Adventures in Eating: Penne Pasta with Chicken & Mushrooms

When I was a little girl, “pasta” meant spaghetti doused with taste­less bright red tomato sauce and sprinkled with some-kind-of-awful, artificial-tasting parmesan cheese. “Pasta” really wasn’t high on my list of childhood favorites.

Years later, friends would rave about this fusilli or that pené, and I would simply tune them out. When I finally came to my senses and decided to stretch my taste-buds, I was quite surprised. Pasta had certainly come a long way.

A myriad of wonderful import­ed Italian products now fill the shelves: sun-dried tomatoes, roast­ed peppers, dried wild mushrooms and outrageous olives. Olive oils have also become the rage. One practically needs a degree in oils to figure out the difference between all the varieties! There’s also an abundance of fresh herbs like ba­sil, Italian parsley and sorrel.

With the availability of all these fine products, I have become a pasta “groupie” and am constantly testing out new favorites. This month I have created an exquisite pasta dish that I am quite proud of.

For best taste choose a good brand of pasta imported from Italy. Cook it until just al dente, which means “firm to the bite” in Italian. For maximum flavor, indulge yourself to a wedge of fresh parmesan cheese for grating right before serving. Buon Apetito! 
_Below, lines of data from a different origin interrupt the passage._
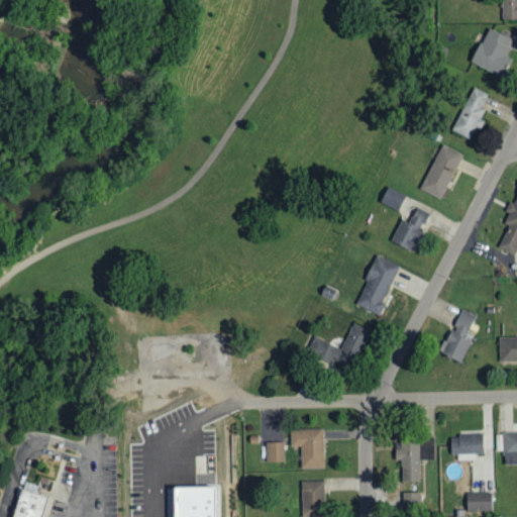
[(516,0),(502,0),(503,20),(516,19),(516,0)]
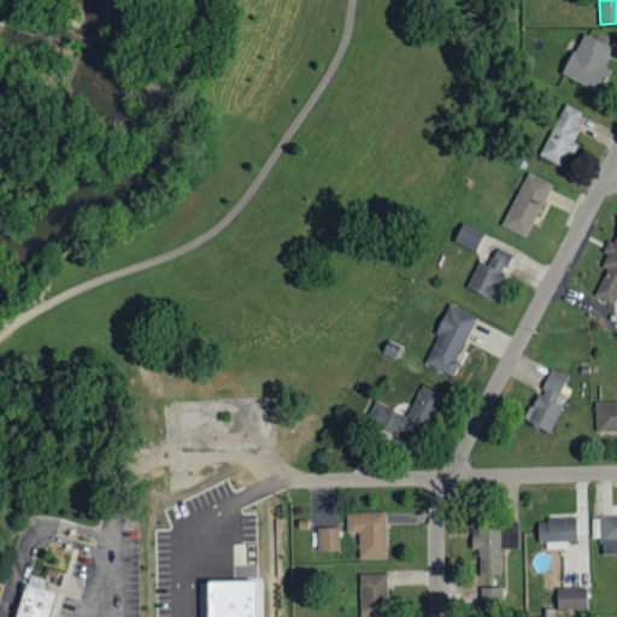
[(563,76),(600,92),(609,70),(603,68),(611,47),(580,35),(563,76)]
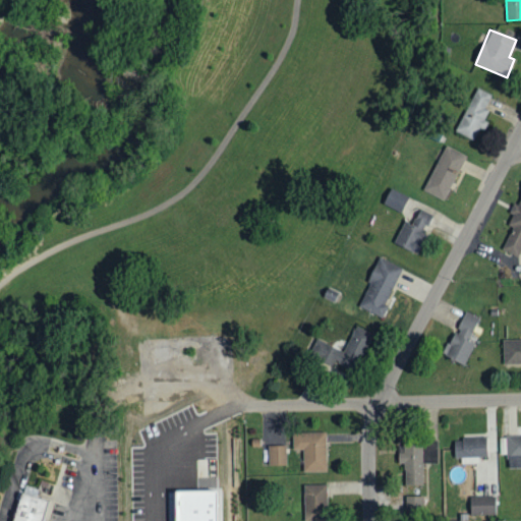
[(490,95),(475,88),(455,132),(475,140),(484,120),(483,120),(487,110),(484,109),(490,95)]
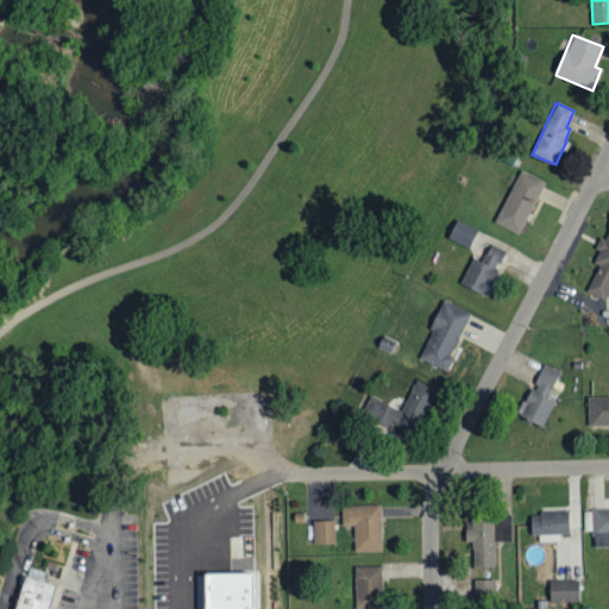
[(496,225),(521,234),(544,181),(519,170),(496,225)]
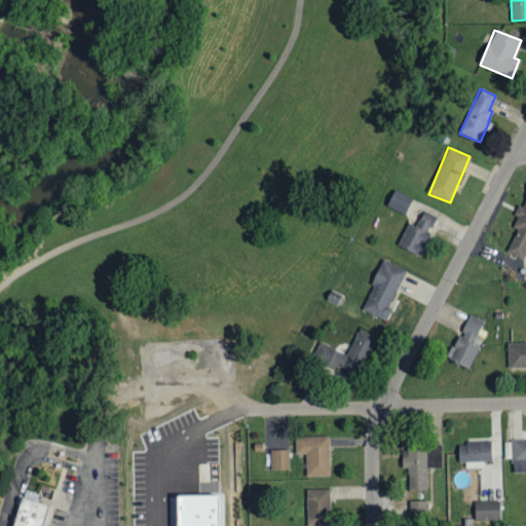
[(525,253),(525,184),(525,193),(516,217),(516,220),(512,228),(517,230),(508,253),(520,258),(524,258),(525,253)]
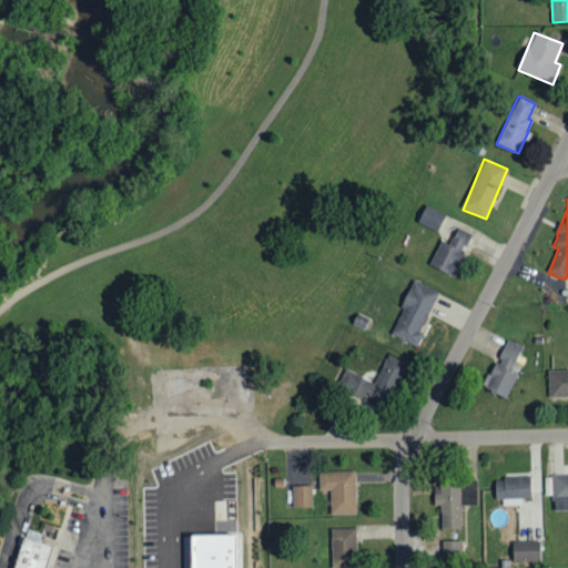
[(437,232),(445,215),(425,205),(417,223),(437,232)]
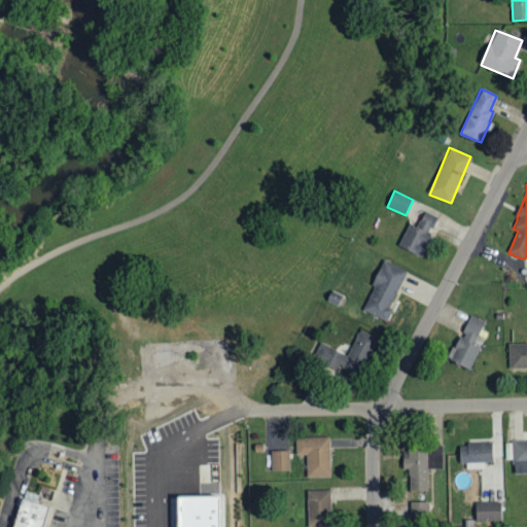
[(410,222),(398,247),(420,257),(437,218),(424,212),(418,226),(410,222)]
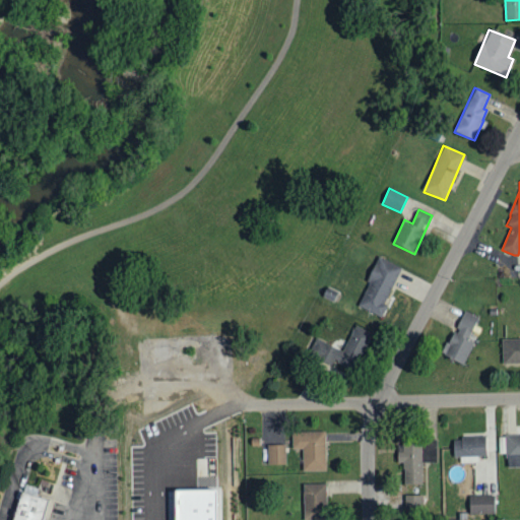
[(381,317),(387,306),(384,305),(401,267),(378,257),(367,282),(369,282),(358,307),(381,317)]
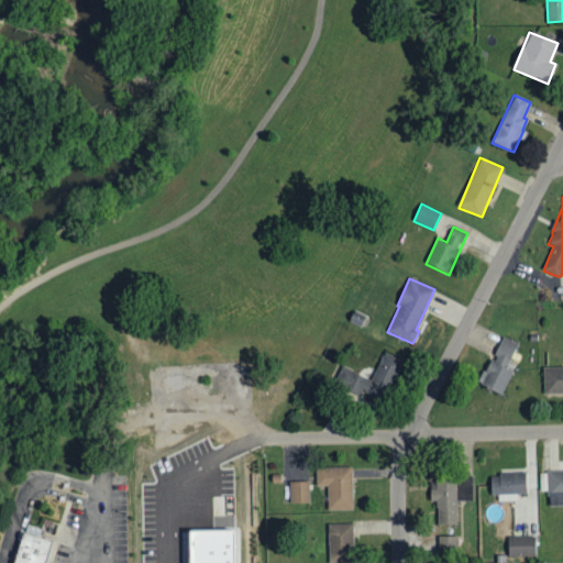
[(512,371),(507,368),(518,343),(500,335),(479,385),(501,395),(512,371)]
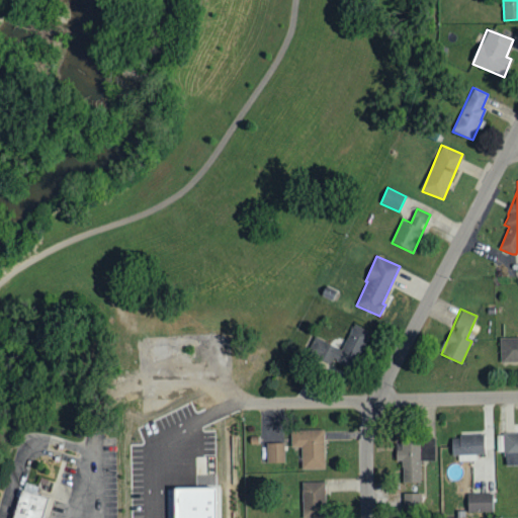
[(368,331),(352,324),(341,349),(315,338),(308,354),(331,365),(333,361),(352,369),(368,331)]
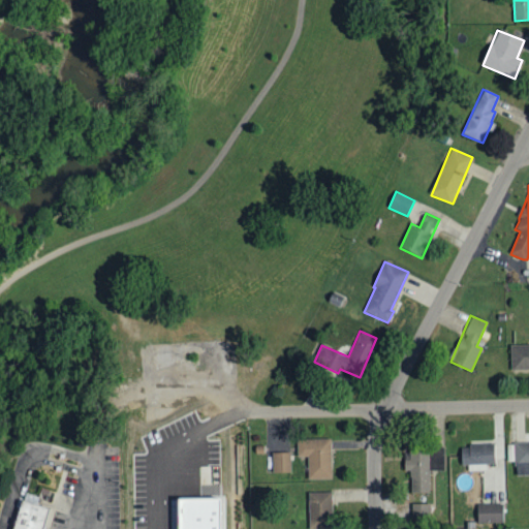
[(528,344),(509,345),(510,371),(528,370),(528,344)]
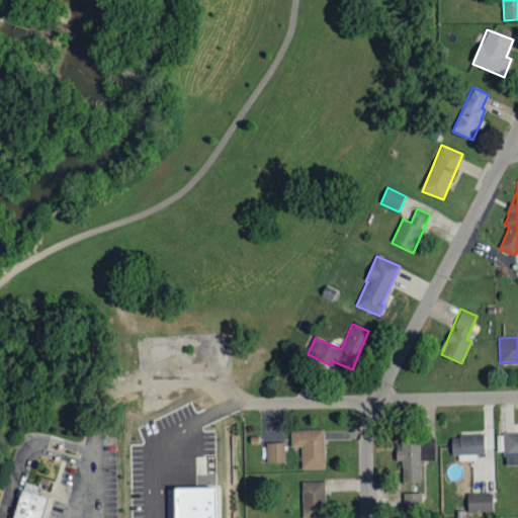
[(324,430),(290,431),(290,448),(300,448),(300,469),(325,469),(324,430)]
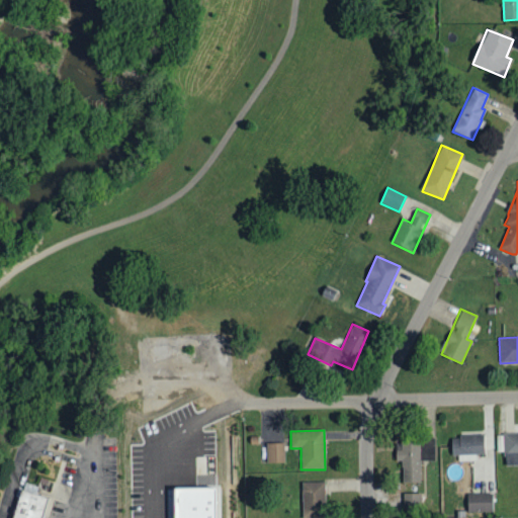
[(517,432),(503,433),(504,465),(517,464),(517,432)]
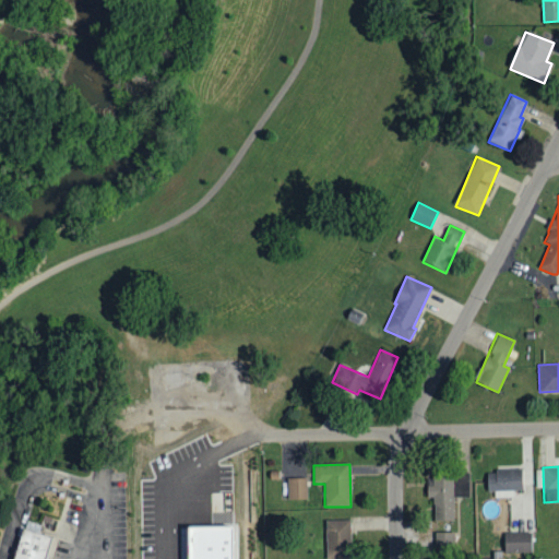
[(513,498),(513,490),(523,490),(522,467),(496,467),(496,473),(488,474),(489,499),(513,498)]
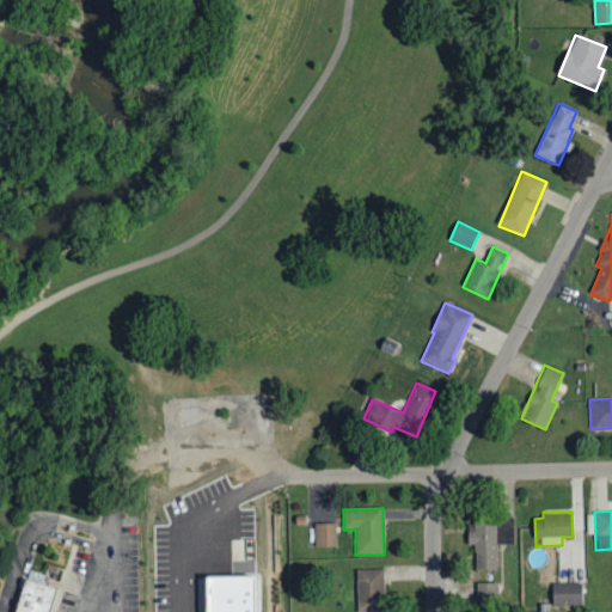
[(514,518),(470,518),(471,540),(475,540),(475,571),(497,570),(496,545),(514,545),(514,518)]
Penné Pasta with Chicken and Mushrooms

2 whole chicken breasts, boned, skinned and cut into small bite-sized pieces

2 large cloves garlic, minced

1/4 cup olive oil

12 oz. fresh mushrooms, sliced

1/4 cup dry white wine

1 cup chicken broth

2 tablespoons sweet butter

3/4 cup green olives, chopped

16 oz. Penné pasta

Freshly grated Parmesan cheese

Salt to taste

Sauté chicken and garlic in ol­ive oil until just cooked, adding salt to taste. Remove chicken to a platter and cover with foil. In re­maining oil left in pan sauté mush­rooms until soft, about 5 minutes. Add wine and deglaze pan. Sim­mer until reduced to about 2 table­spoons. Add chicken broth and simmer until thick and reduced to about 1/3 cup. Add butter and stir until smooth. Add reserved chick­en and olives and cover to keep warm. Cook pasta according to package directions, drain, and toss with sauce. Serve immediately with grated Parmesan cheese.